_WHAT THIS TASK INVOLVES_:
Extract every line of the records below that contains the string "xlink", treating case as significant.

::::

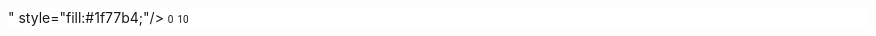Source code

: " style="fill:#1f77b4;"/>
   </g>
   <g id="patch_6">
    <path clip-path="url(#pc3aa740b41)" d="M 120.720313 104.681573 
L 149.229376 104.681573 
L 149.229376 84.259159 
L 120.720313 84.259159 
z
" style="fill:#1f77b4;"/>
   </g>
   <g id="patch_7">
    <path clip-path="url(#pc3aa740b41)" d="M 120.720313 79.153556 
L 137.825751 79.153556 
L 137.825751 58.731142 
L 120.720313 58.731142 
z
" style="fill:#1f77b4;"/>
   </g>
   <g id="patch_8">
    <path clip-path="url(#pc3aa740b41)" d="M 120.720313 53.625539 
L 126.422125 53.625539 
L 126.422125 33.203125 
L 120.720313 33.203125 
z
" style="fill:#1f77b4;"/>
   </g>
   <g id="matplotlib.axis_1">
    <g id="xtick_1">
     <g id="line2d_1">
      <defs>
       <path d="M 0 0 
L 0 3.5 
" id="m7a83cb2176" style="stroke:#000000;stroke-width:0.8;"/>
      </defs>
      <g>
       <use style="stroke:#000000;stroke-width:0.8;" x="120.720313" xlink:href="#m7a83cb2176" y="188.66875"/>
      </g>
     </g>
     <g id="text_1">
      <text style="font-family:Roboto;font-size:10px;font-stretch:normal;font-style:normal;font-weight:normal;text-anchor:middle;" transform="rotate(-0, 120.720313, 203.16875)" x="120.720313" y="203.16875">0</text>
     </g>
    </g>
    <g id="xtick_2">
     <g id="line2d_2">
      <g>
       <use style="stroke:#000000;stroke-width:0.8;" x="174.317353" xlink:href="#m7a83cb2176" y="188.66875"/>
      </g>
     </g>
     <g id="text_2">
      <text style="font-family:Roboto;font-size:10px;font-stretch:normal;font-style:normal;font-weight:normal;text-anchor:middle;" transform="rotate(-0, 174.317353, 203.16875)" x="174.317353" y="203.16875">10</text>
     </g>
    </g>
    <g id="xtick_3">
     <g id="line2d_3">
      <g>
       <use style="stroke:#000000;stroke-width:0.8;" x="227.914393" xlink:href="#m7a83cb2176" y="188.66875"/>
      </g>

::::

_THE ANSWER_:
       <use style="stroke:#000000;stroke-width:0.8;" x="120.720313" xlink:href="#m7a83cb2176" y="188.66875"/>
       <use style="stroke:#000000;stroke-width:0.8;" x="174.317353" xlink:href="#m7a83cb2176" y="188.66875"/>
       <use style="stroke:#000000;stroke-width:0.8;" x="227.914393" xlink:href="#m7a83cb2176" y="188.66875"/>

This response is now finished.